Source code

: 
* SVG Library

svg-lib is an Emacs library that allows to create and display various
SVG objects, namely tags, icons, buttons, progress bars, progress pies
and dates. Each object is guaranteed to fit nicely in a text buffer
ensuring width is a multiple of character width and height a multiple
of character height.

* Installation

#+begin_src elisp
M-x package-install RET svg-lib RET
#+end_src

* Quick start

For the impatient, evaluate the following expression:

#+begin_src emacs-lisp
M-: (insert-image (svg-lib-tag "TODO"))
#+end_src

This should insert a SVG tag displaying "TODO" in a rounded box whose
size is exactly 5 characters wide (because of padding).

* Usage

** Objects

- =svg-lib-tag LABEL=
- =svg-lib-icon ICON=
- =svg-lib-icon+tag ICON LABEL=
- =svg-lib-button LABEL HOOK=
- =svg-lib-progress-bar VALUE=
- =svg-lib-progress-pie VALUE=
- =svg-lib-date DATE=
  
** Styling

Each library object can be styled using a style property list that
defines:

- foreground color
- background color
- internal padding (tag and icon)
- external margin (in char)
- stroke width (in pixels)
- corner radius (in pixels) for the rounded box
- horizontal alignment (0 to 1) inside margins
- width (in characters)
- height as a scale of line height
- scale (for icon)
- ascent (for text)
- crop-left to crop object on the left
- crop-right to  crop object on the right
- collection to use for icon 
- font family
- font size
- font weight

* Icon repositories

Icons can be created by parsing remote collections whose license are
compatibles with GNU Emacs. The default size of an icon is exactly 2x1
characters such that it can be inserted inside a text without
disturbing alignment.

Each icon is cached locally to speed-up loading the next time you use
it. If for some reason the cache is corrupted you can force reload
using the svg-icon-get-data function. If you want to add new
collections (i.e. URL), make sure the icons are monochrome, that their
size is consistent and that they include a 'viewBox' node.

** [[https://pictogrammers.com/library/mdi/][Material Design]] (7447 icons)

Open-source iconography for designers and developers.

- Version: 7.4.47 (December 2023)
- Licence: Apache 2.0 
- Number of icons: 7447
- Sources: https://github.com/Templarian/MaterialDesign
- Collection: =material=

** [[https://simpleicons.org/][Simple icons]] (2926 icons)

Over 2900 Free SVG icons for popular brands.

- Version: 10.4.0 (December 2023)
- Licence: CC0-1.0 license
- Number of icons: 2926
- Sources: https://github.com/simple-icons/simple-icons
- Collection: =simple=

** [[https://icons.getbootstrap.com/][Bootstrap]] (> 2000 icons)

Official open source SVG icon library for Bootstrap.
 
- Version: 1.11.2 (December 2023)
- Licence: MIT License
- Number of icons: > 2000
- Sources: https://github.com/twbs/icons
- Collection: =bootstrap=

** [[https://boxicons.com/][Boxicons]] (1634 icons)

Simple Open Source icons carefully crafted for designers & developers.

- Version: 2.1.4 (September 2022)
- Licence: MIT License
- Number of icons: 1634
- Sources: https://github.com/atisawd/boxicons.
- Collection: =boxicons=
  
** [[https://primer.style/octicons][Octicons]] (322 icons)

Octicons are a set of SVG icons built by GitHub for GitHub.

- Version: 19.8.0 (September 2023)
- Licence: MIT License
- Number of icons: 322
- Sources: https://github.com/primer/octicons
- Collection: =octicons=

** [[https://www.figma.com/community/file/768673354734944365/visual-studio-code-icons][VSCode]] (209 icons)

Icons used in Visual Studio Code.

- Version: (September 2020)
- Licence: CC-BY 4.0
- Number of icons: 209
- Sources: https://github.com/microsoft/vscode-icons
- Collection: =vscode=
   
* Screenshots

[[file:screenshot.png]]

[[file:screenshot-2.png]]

* What is being asked *
Verbatim reproduction is required for the line holding "- Version: 19.8.0 (September 2023)" and for every line after it in the records, with no other line included.

* Solution to this problem *
- Version: 19.8.0 (September 2023)
- Licence: MIT License
- Number of icons: 322
- Sources: https://github.com/primer/octicons
- Collection: =octicons=

** [[https://www.figma.com/community/file/768673354734944365/visual-studio-code-icons][VSCode]] (209 icons)

Icons used in Visual Studio Code.

- Version: (September 2020)
- Licence: CC-BY 4.0
- Number of icons: 209
- Sources: https://github.com/microsoft/vscode-icons
- Collection: =vscode=
   
* Screenshots

[[file:screenshot.png]]

[[file:screenshot-2.png]]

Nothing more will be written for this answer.